- _Set problem_: Lay out every line of the records below as a numbered list, leaving out any blank lines.

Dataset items

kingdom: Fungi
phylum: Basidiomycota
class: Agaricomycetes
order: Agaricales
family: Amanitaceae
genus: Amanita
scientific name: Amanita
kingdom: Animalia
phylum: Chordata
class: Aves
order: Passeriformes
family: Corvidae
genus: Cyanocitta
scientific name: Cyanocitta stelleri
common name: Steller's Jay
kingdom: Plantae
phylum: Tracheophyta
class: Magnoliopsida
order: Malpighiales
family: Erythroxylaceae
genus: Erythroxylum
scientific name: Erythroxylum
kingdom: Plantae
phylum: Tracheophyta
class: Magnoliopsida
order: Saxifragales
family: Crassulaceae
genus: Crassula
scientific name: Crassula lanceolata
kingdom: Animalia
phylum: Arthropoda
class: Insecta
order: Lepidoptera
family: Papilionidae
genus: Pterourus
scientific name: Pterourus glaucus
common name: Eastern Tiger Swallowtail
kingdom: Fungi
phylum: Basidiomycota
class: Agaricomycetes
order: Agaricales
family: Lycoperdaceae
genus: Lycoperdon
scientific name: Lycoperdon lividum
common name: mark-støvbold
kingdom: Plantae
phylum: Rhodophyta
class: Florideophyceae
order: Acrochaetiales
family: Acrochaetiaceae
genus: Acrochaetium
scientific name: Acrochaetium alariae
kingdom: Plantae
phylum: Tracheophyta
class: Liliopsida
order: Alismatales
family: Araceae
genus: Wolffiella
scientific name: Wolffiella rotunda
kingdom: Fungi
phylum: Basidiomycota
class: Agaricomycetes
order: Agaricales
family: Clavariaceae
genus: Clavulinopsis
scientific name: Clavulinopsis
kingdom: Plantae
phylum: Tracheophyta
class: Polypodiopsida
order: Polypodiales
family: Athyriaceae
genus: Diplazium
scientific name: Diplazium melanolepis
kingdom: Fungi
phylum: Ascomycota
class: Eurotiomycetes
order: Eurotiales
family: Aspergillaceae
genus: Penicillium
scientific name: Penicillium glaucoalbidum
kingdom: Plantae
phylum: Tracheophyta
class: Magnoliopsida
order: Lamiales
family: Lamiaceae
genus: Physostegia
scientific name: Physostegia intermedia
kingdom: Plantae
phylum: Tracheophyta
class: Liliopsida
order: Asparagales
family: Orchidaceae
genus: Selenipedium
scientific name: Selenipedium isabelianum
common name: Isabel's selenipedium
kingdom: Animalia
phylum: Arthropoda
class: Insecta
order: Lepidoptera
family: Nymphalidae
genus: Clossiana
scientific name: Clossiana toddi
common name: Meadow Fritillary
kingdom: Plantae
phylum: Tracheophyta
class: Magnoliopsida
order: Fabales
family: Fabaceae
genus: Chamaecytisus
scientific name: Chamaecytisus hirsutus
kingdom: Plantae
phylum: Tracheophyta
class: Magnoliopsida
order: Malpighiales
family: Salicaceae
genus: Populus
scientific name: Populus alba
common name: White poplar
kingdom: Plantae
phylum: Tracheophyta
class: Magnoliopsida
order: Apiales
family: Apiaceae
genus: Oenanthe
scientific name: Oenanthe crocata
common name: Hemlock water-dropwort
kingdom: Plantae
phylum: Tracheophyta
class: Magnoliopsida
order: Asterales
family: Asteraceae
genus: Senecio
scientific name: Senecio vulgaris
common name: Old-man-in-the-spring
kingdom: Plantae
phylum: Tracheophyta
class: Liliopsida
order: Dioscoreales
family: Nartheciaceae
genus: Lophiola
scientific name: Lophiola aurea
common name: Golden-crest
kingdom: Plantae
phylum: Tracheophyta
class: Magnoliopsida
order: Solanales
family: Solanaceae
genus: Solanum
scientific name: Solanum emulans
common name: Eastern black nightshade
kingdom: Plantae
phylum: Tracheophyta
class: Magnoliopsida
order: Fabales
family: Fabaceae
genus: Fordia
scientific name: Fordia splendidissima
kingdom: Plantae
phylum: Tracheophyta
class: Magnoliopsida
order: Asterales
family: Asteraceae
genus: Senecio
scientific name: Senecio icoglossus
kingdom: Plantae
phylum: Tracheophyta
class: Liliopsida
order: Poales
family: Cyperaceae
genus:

- _Correct output_:
1. kingdom: Fungi
2. phylum: Basidiomycota
3. class: Agaricomycetes
4. order: Agaricales
5. family: Amanitaceae
6. genus: Amanita
7. scientific name: Amanita
8. kingdom: Animalia
9. phylum: Chordata
10. class: Aves
11. order: Passeriformes
12. family: Corvidae
13. genus: Cyanocitta
14. scientific name: Cyanocitta stelleri
15. common name: Steller's Jay
16. kingdom: Plantae
17. phylum: Tracheophyta
18. class: Magnoliopsida
19. order: Malpighiales
20. family: Erythroxylaceae
21. genus: Erythroxylum
22. scientific name: Erythroxylum
23. kingdom: Plantae
24. phylum: Tracheophyta
25. class: Magnoliopsida
26. order: Saxifragales
27. family: Crassulaceae
28. genus: Crassula
29. scientific name: Crassula lanceolata
30. kingdom: Animalia
31. phylum: Arthropoda
32. class: Insecta
33. order: Lepidoptera
34. family: Papilionidae
35. genus: Pterourus
36. scientific name: Pterourus glaucus
37. common name: Eastern Tiger Swallowtail
38. kingdom: Fungi
39. phylum: Basidiomycota
40. class: Agaricomycetes
41. order: Agaricales
42. family: Lycoperdaceae
43. genus: Lycoperdon
44. scientific name: Lycoperdon lividum
45. common name: mark-støvbold
46. kingdom: Plantae
47. phylum: Rhodophyta
48. class: Florideophyceae
49. order: Acrochaetiales
50. family: Acrochaetiaceae
51. genus: Acrochaetium
52. scientific name: Acrochaetium alariae
53. kingdom: Plantae
54. phylum: Tracheophyta
55. class: Liliopsida
56. order: Alismatales
57. family: Araceae
58. genus: Wolffiella
59. scientific name: Wolffiella rotunda
60. kingdom: Fungi
61. phylum: Basidiomycota
62. class: Agaricomycetes
63. order: Agaricales
64. family: Clavariaceae
65. genus: Clavulinopsis
66. scientific name: Clavulinopsis
67. kingdom: Plantae
68. phylum: Tracheophyta
69. class: Polypodiopsida
70. order: Polypodiales
71. family: Athyriaceae
72. genus: Diplazium
73. scientific name: Diplazium melanolepis
74. kingdom: Fungi
75. phylum: Ascomycota
76. class: Eurotiomycetes
77. order: Eurotiales
78. family: Aspergillaceae
79. genus: Penicillium
80. scientific name: Penicillium glaucoalbidum
81. kingdom: Plantae
82. phylum: Tracheophyta
83. class: Magnoliopsida
84. order: Lamiales
85. family: Lamiaceae
86. genus: Physostegia
87. scientific name: Physostegia intermedia
88. kingdom: Plantae
89. phylum: Tracheophyta
90. class: Liliopsida
91. order: Asparagales
92. family: Orchidaceae
93. genus: Selenipedium
94. scientific name: Selenipedium isabelianum
95. common name: Isabel's selenipedium
96. kingdom: Animalia
97. phylum: Arthropoda
98. class: Insecta
99. order: Lepidoptera
100. family: Nymphalidae
101. genus: Clossiana
102. scientific name: Clossiana toddi
103. common name: Meadow Fritillary
104. kingdom: Plantae
105. phylum: Tracheophyta
106. class: Magnoliopsida
107. order: Fabales
108. family: Fabaceae
109. genus: Chamaecytisus
110. scientific name: Chamaecytisus hirsutus
111. kingdom: Plantae
112. phylum: Tracheophyta
113. class: Magnoliopsida
114. order: Malpighiales
115. family: Salicaceae
116. genus: Populus
117. scientific name: Populus alba
118. common name: White poplar
119. kingdom: Plantae
120. phylum: Tracheophyta
121. class: Magnoliopsida
122. order: Apiales
123. family: Apiaceae
124. genus: Oenanthe
125. scientific name: Oenanthe crocata
126. common name: Hemlock water-dropwort
127. kingdom: Plantae
128. phylum: Tracheophyta
129. class: Magnoliopsida
130. order: Asterales
131. family: Asteraceae
132. genus: Senecio
133. scientific name: Senecio vulgaris
134. common name: Old-man-in-the-spring
135. kingdom: Plantae
136. phylum: Tracheophyta
137. class: Liliopsida
138. order: Dioscoreales
139. family: Nartheciaceae
140. genus: Lophiola
141. scientific name: Lophiola aurea
142. common name: Golden-crest
143. kingdom: Plantae
144. phylum: Tracheophyta
145. class: Magnoliopsida
146. order: Solanales
147. family: Solanaceae
148. genus: Solanum
149. scientific name: Solanum emulans
150. common name: Eastern black nightshade
151. kingdom: Plantae
152. phylum: Tracheophyta
153. class: Magnoliopsida
154. order: Fabales
155. family: Fabaceae
156. genus: Fordia
157. scientific name: Fordia splendidissima
158. kingdom: Plantae
159. phylum: Tracheophyta
160. class: Magnoliopsida
161. order: Asterales
162. family: Asteraceae
163. genus: Senecio
164. scientific name: Senecio icoglossus
165. kingdom: Plantae
166. phylum: Tracheophyta
167. class: Liliopsida
168. order: Poales
169. family: Cyperaceae
170. genus:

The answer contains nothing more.